Events throughout the previous week included presentations for the school on the importance of reading as well as various days that allowed students to dress as their favorite characters.

Among notable attendees at this year’s Read Across America Day were Bryan Jackson of Jacksonville’s City Council, Judge Paul Hardison and Clay Bauman from WITN-Ch. 7.

“One of the most touching moments for me was one of my previous students, Clay from WITN, coming back to read to the children today,” said Sanders.

A number of Marines also read to students during the day, including Maj. Gen. David J. Furness, commanding general of the 2nd Marine Division.

“I was asked to participate in this event, and I was more than happy to do it,” Furness said. “Any activity that promotes reading is important.”

He read the Dr. Seuss book “Horton Hears a Who” to a couple of fifth-grade classes during the Read Across America Day event.

“It is a touching story about courage and commitment, standing up for the rights of marginalized 

people and standing by a friend no matter how unpopular it may be,” Furness said. “I think for this age group, those are some important life lessons.”
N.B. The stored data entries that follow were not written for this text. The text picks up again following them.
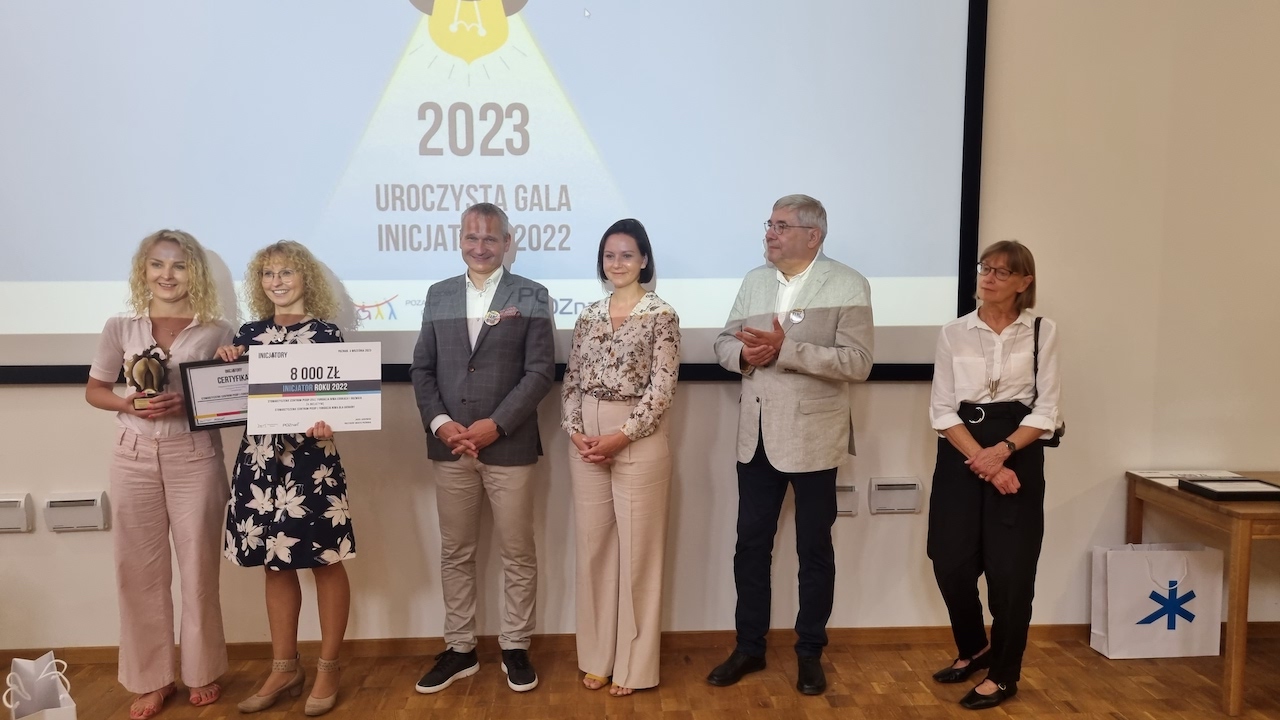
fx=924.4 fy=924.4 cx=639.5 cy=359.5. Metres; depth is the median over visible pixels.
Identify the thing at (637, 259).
woman
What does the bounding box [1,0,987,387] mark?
projection screen
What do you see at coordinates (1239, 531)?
wooden table
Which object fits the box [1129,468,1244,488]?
paper
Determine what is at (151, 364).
trophy
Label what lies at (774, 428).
man
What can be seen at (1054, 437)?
handbag
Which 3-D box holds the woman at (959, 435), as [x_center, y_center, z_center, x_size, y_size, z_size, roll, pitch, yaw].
[1.240,0.388,3.252,0.454,1.528,0.577,2,6,23]
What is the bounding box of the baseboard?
[1,622,1279,664]
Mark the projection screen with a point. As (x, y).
(721, 268)
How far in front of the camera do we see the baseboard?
3.58 m
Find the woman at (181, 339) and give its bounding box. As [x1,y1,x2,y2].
[88,228,234,717]
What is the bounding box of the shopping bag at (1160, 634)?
[1090,541,1225,658]
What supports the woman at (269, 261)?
on the floor
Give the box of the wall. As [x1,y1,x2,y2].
[0,0,1278,658]
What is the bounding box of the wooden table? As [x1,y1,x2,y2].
[1126,469,1279,715]
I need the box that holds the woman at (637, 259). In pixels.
[561,219,681,698]
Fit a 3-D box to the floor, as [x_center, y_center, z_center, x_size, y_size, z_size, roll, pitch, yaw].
[-0.121,1.428,0.804,9.099,0.104,6.279,0,5,-3]
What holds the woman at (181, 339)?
on the floor
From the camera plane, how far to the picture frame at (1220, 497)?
3.25 m
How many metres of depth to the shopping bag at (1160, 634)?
3.50 m
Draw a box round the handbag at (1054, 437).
[1032,315,1063,448]
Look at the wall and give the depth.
3.61 m
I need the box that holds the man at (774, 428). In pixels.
[707,191,877,693]
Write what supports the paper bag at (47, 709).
on the floor
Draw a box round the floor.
[0,630,1279,719]
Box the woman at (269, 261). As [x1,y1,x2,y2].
[217,239,360,717]
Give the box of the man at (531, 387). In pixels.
[410,200,559,697]
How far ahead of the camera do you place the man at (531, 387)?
3.21 m
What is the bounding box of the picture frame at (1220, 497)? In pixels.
[1179,477,1279,501]
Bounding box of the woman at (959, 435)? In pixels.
[926,239,1061,709]
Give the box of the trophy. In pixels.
[123,344,168,409]
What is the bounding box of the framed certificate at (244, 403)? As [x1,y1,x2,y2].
[180,358,249,431]
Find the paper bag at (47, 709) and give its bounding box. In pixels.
[4,650,79,719]

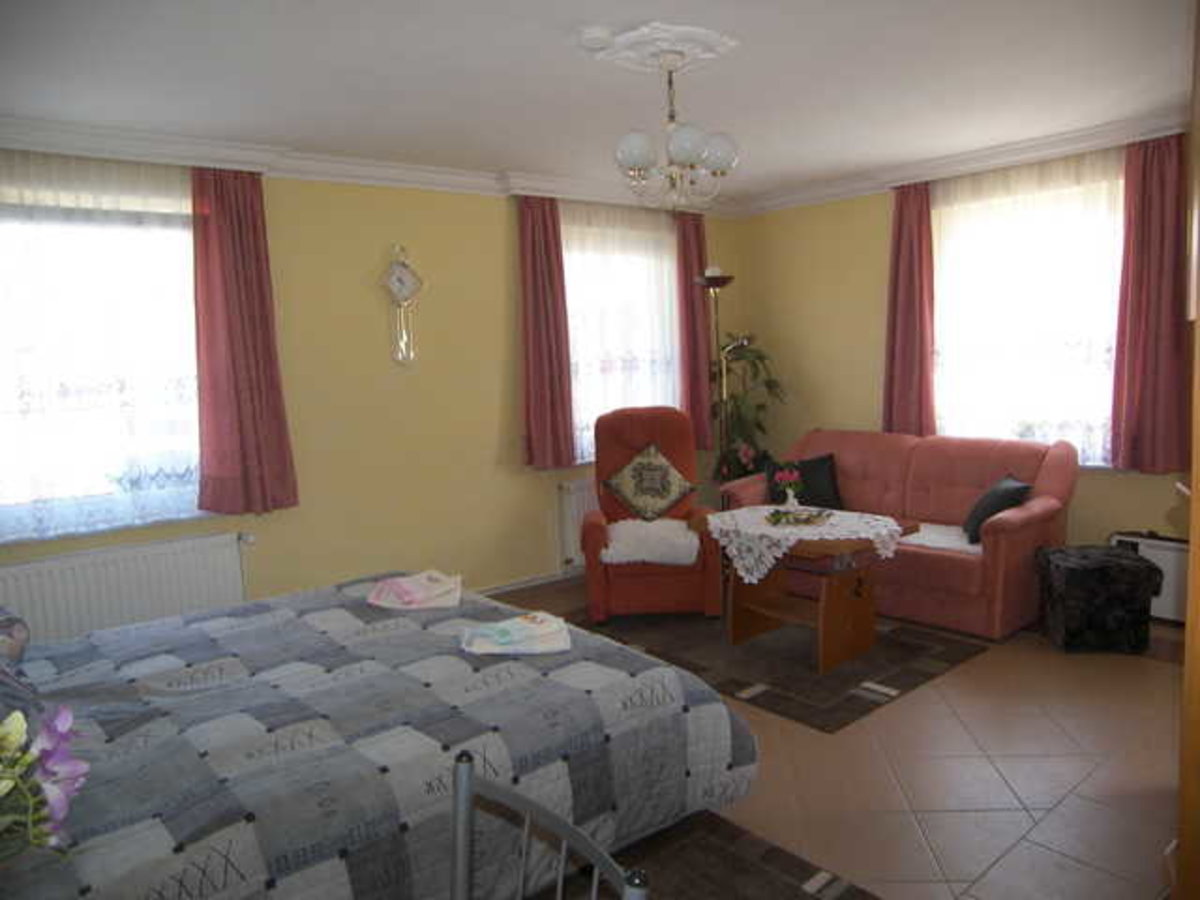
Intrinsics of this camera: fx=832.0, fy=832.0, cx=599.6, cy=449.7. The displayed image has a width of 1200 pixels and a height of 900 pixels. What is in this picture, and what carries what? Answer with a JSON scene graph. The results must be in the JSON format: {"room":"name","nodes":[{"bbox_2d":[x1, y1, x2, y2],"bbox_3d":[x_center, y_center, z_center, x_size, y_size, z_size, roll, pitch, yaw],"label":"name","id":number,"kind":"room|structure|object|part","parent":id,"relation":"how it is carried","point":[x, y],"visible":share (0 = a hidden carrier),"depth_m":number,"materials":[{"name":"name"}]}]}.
{"room":"bedroom","nodes":[
{"label":"bedroom","id":0,"kind":"room"},
{"bbox_2d":[0,701,88,861],"bbox_3d":[-0.784,0.471,0.924,0.393,0.433,0.318,-6,7,-27],"label":"flower bouquet","id":1,"kind":"object","parent":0,"point":[65,727],"visible":0.99,"depth_m":0.97,"materials":[{"name":"plant"}]},
{"bbox_2d":[0,148,745,627],"bbox_3d":[-1.087,-0.301,4.781,5.691,2.516,0.202,-8,9,-39],"label":"left wall","id":2,"kind":"structure","parent":0,"point":[386,200],"depth_m":4.65,"materials":[{"name":"paint"}]},
{"bbox_2d":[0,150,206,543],"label":"sheer curtain","id":3,"kind":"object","parent":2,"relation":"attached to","point":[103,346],"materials":[{"name":"white fabric"}]},
{"bbox_2d":[0,159,207,541],"bbox_3d":[-2.377,-0.363,3.736,1.465,1.465,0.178,-8,9,-39],"label":"window","id":4,"kind":"structure","parent":2,"relation":"in","point":[177,439],"depth_m":3.78,"materials":[{"name":"white glass"}]},
{"bbox_2d":[0,530,251,645],"bbox_3d":[-2.173,0.750,3.822,1.121,0.623,0.083,-8,9,-39],"label":"radiator","id":5,"kind":"object","parent":2,"relation":"attached to","point":[145,576],"visible":0.83,"depth_m":3.77,"materials":[{"name":"white metal"}]},
{"bbox_2d":[188,166,298,516],"bbox_3d":[-1.725,-0.522,4.010,0.454,1.685,0.123,-8,9,-39],"label":"red curtain","id":6,"kind":"object","parent":2,"relation":"attached to","point":[257,384],"visible":0.96,"depth_m":4.01,"materials":[{"name":"red fabric"}]},
{"bbox_2d":[0,115,744,214],"bbox_3d":[-0.910,-1.508,4.616,4.914,0.113,0.286,-8,9,-39],"label":"crown molding","id":7,"kind":"structure","parent":2,"relation":"attached to","point":[406,167],"depth_m":4.10,"materials":[{"name":"white paint"}]},
{"bbox_2d":[379,244,424,365],"bbox_3d":[-1.089,-0.804,4.595,0.284,0.671,0.069,-8,9,-39],"label":"wall clock","id":8,"kind":"object","parent":2,"relation":"attached to","point":[396,283],"visible":0.99,"depth_m":4.57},
{"bbox_2d":[477,568,583,597],"bbox_3d":[-0.874,0.899,4.961,4.252,0.071,0.021,-8,9,-39],"label":"baseboard","id":9,"kind":"structure","parent":2,"relation":"attached to","point":[495,591],"depth_m":5.31,"materials":[{"name":"white paint"}]},
{"bbox_2d":[516,193,575,469],"bbox_3d":[-0.335,-0.715,5.074,0.376,1.689,0.123,-8,9,-39],"label":"red curtain","id":10,"kind":"object","parent":2,"relation":"attached to","point":[552,402],"visible":0.95,"depth_m":5.08,"materials":[{"name":"red fabric"}]},
{"bbox_2d":[555,477,599,570],"bbox_3d":[0.151,0.444,5.723,1.063,0.618,0.087,-8,9,-39],"label":"radiator","id":11,"kind":"object","parent":2,"relation":"attached to","point":[575,510],"visible":0.3,"depth_m":5.44,"materials":[{"name":"white metal"}]},
{"bbox_2d":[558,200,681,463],"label":"sheer curtain","id":12,"kind":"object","parent":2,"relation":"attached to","point":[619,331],"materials":[{"name":"white fabric"}]},
{"bbox_2d":[560,206,680,465],"bbox_3d":[0.121,-0.676,5.686,1.255,1.539,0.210,-8,9,-39],"label":"window","id":13,"kind":"structure","parent":2,"relation":"in","point":[572,359],"depth_m":5.67,"materials":[{"name":"white glass"}]},
{"bbox_2d":[675,211,713,449],"bbox_3d":[0.686,-0.826,5.900,0.356,1.679,0.118,-8,9,-39],"label":"red curtain","id":14,"kind":"object","parent":2,"relation":"attached to","point":[699,313],"visible":0.69,"depth_m":5.87,"materials":[{"name":"red fabric"}]},
{"bbox_2d":[0,0,1196,207],"bbox_3d":[0.340,-1.448,2.794,5.701,0.113,4.897,-8,9,-39],"label":"ceiling","id":15,"kind":"structure","parent":0,"point":[754,157],"depth_m":3.19,"materials":[{"name":"white paint"}]},
{"bbox_2d":[577,25,613,50],"bbox_3d":[-0.017,-1.356,2.748,0.125,0.039,0.125,-8,9,-39],"label":"smoke detector","id":16,"kind":"object","parent":15,"relation":"attached to","point":[597,34],"visible":0.98,"depth_m":2.71,"materials":[{"name":"white"}]},
{"bbox_2d":[582,23,737,72],"bbox_3d":[0.207,-1.402,2.929,0.465,0.049,0.438,-8,9,-39],"label":"ceiling rose","id":17,"kind":"object","parent":15,"relation":"attached to","point":[709,54],"visible":0.95,"depth_m":2.87,"materials":[{"name":"white paint"}]},
{"bbox_2d":[612,50,739,210],"bbox_3d":[0.263,-1.144,3.014,0.447,0.536,0.450,-8,9,-39],"label":"chandelier","id":18,"kind":"object","parent":17,"relation":"hanging from","point":[634,162],"visible":1,"depth_m":2.96,"materials":[{"name":"glass"}]},
{"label":"globe","id":19,"kind":"part","parent":18,"relation":"part of","materials":[{"name":"white glass"}]},
{"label":"globe","id":20,"kind":"part","parent":18,"relation":"part of","materials":[{"name":"white glass"}]},
{"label":"globe","id":21,"kind":"part","parent":18,"relation":"part of","materials":[{"name":"white glass"}]},
{"bbox_2d":[480,570,1187,899],"bbox_3d":[0.340,1.173,2.986,5.861,0.103,4.789,-8,9,-39],"label":"floor","id":22,"kind":"structure","parent":0,"point":[1012,818],"depth_m":2.81,"materials":[{"name":"brown tile"}]},
{"bbox_2d":[0,574,754,899],"bbox_3d":[-0.989,0.713,2.389,2.288,0.968,1.920,-8,9,-39],"label":"bed","id":23,"kind":"object","parent":22,"relation":"on","point":[125,833],"visible":0.91,"depth_m":2.07,"materials":[{"name":"fabric"}]},
{"bbox_2d":[0,608,30,669],"bbox_3d":[-1.973,0.555,2.465,0.455,0.243,0.525,-8,9,-39],"label":"pillow","id":24,"kind":"object","parent":23,"relation":"on","point":[18,636],"visible":0.97,"depth_m":2.49,"materials":[{"name":"fabric"}]},
{"bbox_2d":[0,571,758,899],"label":"bedspread","id":25,"kind":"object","parent":23,"relation":"on","point":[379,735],"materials":[{"name":"grey fabric"}]},
{"bbox_2d":[365,570,464,610],"bbox_3d":[-0.685,0.513,3.100,0.316,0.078,0.328,-3,7,-5],"label":"folded towel","id":26,"kind":"object","parent":23,"relation":"on","point":[406,586],"visible":0.99,"depth_m":3.04,"materials":[{"name":"pink fabric"}]},
{"bbox_2d":[461,611,571,655],"bbox_3d":[-0.264,0.567,2.592,0.311,0.054,0.262,-4,7,-11],"label":"folded towel","id":27,"kind":"object","parent":23,"relation":"on","point":[498,636],"visible":0.99,"depth_m":2.54,"materials":[{"name":"white fabric"}]},
{"bbox_2d":[581,405,722,621],"bbox_3d":[0.261,0.330,4.783,0.763,1.122,0.839,-2,7,0],"label":"red armchair","id":28,"kind":"object","parent":22,"relation":"on","point":[595,533],"visible":0.76,"depth_m":4.53,"materials":[{"name":"red fabric"}]},
{"bbox_2d":[602,441,695,521],"bbox_3d":[0.283,0.186,4.799,0.517,0.446,0.243,-2,7,0],"label":"cushion","id":29,"kind":"object","parent":28,"relation":"on","point":[672,497],"visible":0.99,"depth_m":4.76,"materials":[{"name":"fabric"}]},
{"bbox_2d":[600,518,700,567],"bbox_3d":[0.274,0.493,4.655,0.538,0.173,0.497,-2,7,0],"label":"white blanket","id":30,"kind":"object","parent":28,"relation":"on","point":[681,525],"visible":0.87,"depth_m":4.49,"materials":[{"name":"white fabric"}]},
{"bbox_2d":[530,807,880,899],"bbox_3d":[-0.160,1.276,1.717,1.929,0.011,1.581,-8,9,-39],"label":"rug","id":31,"kind":"object","parent":22,"relation":"on","point":[768,886],"visible":0.55,"depth_m":2.34,"materials":[{"name":"carpet"}]},
{"bbox_2d":[449,750,649,899],"bbox_3d":[-0.216,0.917,0.984,0.492,0.895,0.446,-8,9,-39],"label":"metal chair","id":32,"kind":"object","parent":31,"relation":"on","point":[460,830],"visible":0.99,"depth_m":1.13,"materials":[{"name":"metal"}]},
{"bbox_2d":[695,271,739,485],"bbox_3d":[0.828,-0.200,5.614,0.325,1.980,0.325,-8,9,-39],"label":"floor lamp","id":33,"kind":"object","parent":22,"relation":"on","point":[719,283],"visible":0.65,"depth_m":5.55,"materials":[{"name":"metal"}]},
{"bbox_2d":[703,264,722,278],"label":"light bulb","id":34,"kind":"object","parent":33,"relation":"on","point":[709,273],"visible":0.71,"depth_m":5.39,"materials":[{"name":"white wax"}]},
{"bbox_2d":[708,332,786,482],"bbox_3d":[1.033,-0.085,5.982,0.697,1.566,0.702,-8,9,-39],"label":"potted plant","id":35,"kind":"object","parent":22,"relation":"on","point":[759,356],"visible":0.61,"depth_m":5.91,"materials":[{"name":"green plant"}]},
{"bbox_2d":[551,602,991,733],"bbox_3d":[0.773,0.950,4.254,1.425,0.010,1.838,-8,9,-39],"label":"rug","id":36,"kind":"object","parent":22,"relation":"on","point":[898,686],"visible":0.7,"depth_m":3.89,"materials":[{"name":"carpet"}]},
{"bbox_2d":[701,508,917,672],"bbox_3d":[0.970,0.663,4.109,0.677,0.590,0.950,-8,9,-39],"label":"coffee table","id":37,"kind":"object","parent":36,"relation":"on","point":[855,639],"visible":0.75,"depth_m":3.92,"materials":[{"name":"brown wood"}]},
{"bbox_2d":[705,504,903,583],"bbox_3d":[0.939,0.456,4.011,0.742,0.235,0.913,-8,9,-39],"label":"lace tablecloth","id":38,"kind":"object","parent":37,"relation":"on","point":[863,535],"visible":0.81,"depth_m":3.85,"materials":[{"name":"white fabric"}]},
{"bbox_2d":[774,464,803,510],"bbox_3d":[0.952,0.205,4.173,0.141,0.256,0.138,-8,9,-39],"label":"flower vase","id":39,"kind":"object","parent":38,"relation":"on","point":[791,492],"visible":0.99,"depth_m":4.15,"materials":[{"name":"plant"}]},
{"bbox_2d":[764,506,830,527],"bbox_3d":[0.934,0.315,3.972,0.289,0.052,0.261,1,7,28],"label":"tray","id":40,"kind":"object","parent":38,"relation":"on","point":[806,520],"visible":0.99,"depth_m":3.95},
{"bbox_2d":[720,427,1077,638],"bbox_3d":[1.712,0.385,4.889,0.941,0.893,1.839,-8,9,-39],"label":"sofa","id":41,"kind":"object","parent":22,"relation":"on","point":[1000,535],"visible":0.68,"depth_m":4.46,"materials":[{"name":"pink fabric"}]},
{"bbox_2d":[764,452,841,509],"bbox_3d":[1.277,0.213,5.218,0.450,0.357,0.239,0,7,21],"label":"cushion","id":42,"kind":"object","parent":41,"relation":"on","point":[831,505],"visible":0.72,"depth_m":5.14,"materials":[{"name":"black fabric"}]},
{"bbox_2d":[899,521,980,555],"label":"white cloth","id":43,"kind":"object","parent":41,"relation":"on","point":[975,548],"visible":0.42,"depth_m":4.45,"materials":[{"name":"white fabric"}]},
{"bbox_2d":[963,474,1032,543],"bbox_3d":[2.072,0.299,4.351,0.268,0.315,0.408,-1,7,15],"label":"cushion","id":44,"kind":"object","parent":41,"relation":"on","point":[980,520],"visible":0.82,"depth_m":4.22,"materials":[{"name":"fabric"}]},
{"bbox_2d":[1037,544,1161,654],"bbox_3d":[2.356,0.699,3.975,0.418,0.436,0.425,-1,7,11],"label":"ottoman","id":45,"kind":"object","parent":22,"relation":"on","point":[1151,568],"visible":0.99,"depth_m":3.82,"materials":[{"name":"black fabric"}]},
{"bbox_2d":[1176,0,1199,897],"bbox_3d":[1.496,0.046,1.549,0.600,2.332,0.921,3,8,34],"label":"door","id":46,"kind":"structure","parent":22,"relation":"on","point":[1193,505],"depth_m":1.59,"materials":[{"name":"brown wood"}]},
{"bbox_2d":[738,129,1194,576],"bbox_3d":[2.594,-0.448,4.735,0.180,2.521,4.487,-8,9,-39],"label":"right wall","id":47,"kind":"structure","parent":0,"point":[803,210],"depth_m":5.67,"materials":[{"name":"yellow paint"}]},
{"bbox_2d":[882,181,936,438],"bbox_3d":[1.917,-0.822,5.188,0.123,1.666,0.366,-8,9,-39],"label":"red curtain","id":48,"kind":"object","parent":47,"relation":"attached to","point":[900,207],"visible":0.85,"depth_m":5.17,"materials":[{"name":"red fabric"}]},
{"bbox_2d":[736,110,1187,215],"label":"crown molding","id":49,"kind":"structure","parent":47,"relation":"attached to","point":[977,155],"depth_m":4.74,"materials":[{"name":"white paint"}]},
{"bbox_2d":[927,151,1124,462],"bbox_3d":[2.483,-0.712,4.799,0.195,1.578,1.276,-8,9,-39],"label":"window","id":50,"kind":"structure","parent":47,"relation":"in","point":[937,250],"depth_m":4.75,"materials":[{"name":"white glass"}]},
{"bbox_2d":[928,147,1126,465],"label":"sheer curtain","id":51,"kind":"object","parent":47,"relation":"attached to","point":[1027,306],"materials":[{"name":"white fabric"}]},
{"bbox_2d":[1108,531,1187,623],"bbox_3d":[2.871,0.647,4.237,0.168,0.447,0.495,-8,9,-39],"label":"radiator","id":52,"kind":"object","parent":47,"relation":"attached to","point":[1173,573],"visible":0.41,"depth_m":4.15,"materials":[{"name":"white"}]},
{"bbox_2d":[1109,132,1190,473],"bbox_3d":[2.795,-0.737,4.174,0.132,1.704,0.437,-8,9,-39],"label":"red curtain","id":53,"kind":"object","parent":47,"relation":"attached to","point":[1134,278],"visible":0.9,"depth_m":4.20,"materials":[{"name":"red fabric"}]}
]}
Sanders said students enjoyed hearing the stories from the community and military leaders.

“They’ve been coming up to me and saying ‘thank you,’” Sanders said.

Students and volunteers alike also received gifts from Sanders to help grow a love for reading. Younger students from kindergarten to second grade received Dr. Seuss themed hats, while the older elementary schoolers were given an array of bookmarks.

“Encouraging them to read is what it’s all about for me,” Sanders said of the gifts.

Volunteer readers received certificates of appreciation as well as pens.

For Sanders, the timing of the event tied naturally to the project’s 2019 theme.

“I knew we had Women’s History Month, Black History Month and Dr. Seuss’ birthday all coming up together with Read Across America Day,” said Sanders. “I wanted children to be able to see people with different accents, backgrounds and cultures come together and show who they are through reading.”

That concept is important to Sanders.

“I want students to see people read in their own ways. I want them to be themselves,” said Sanders. “It’s a community effort. For all of us.”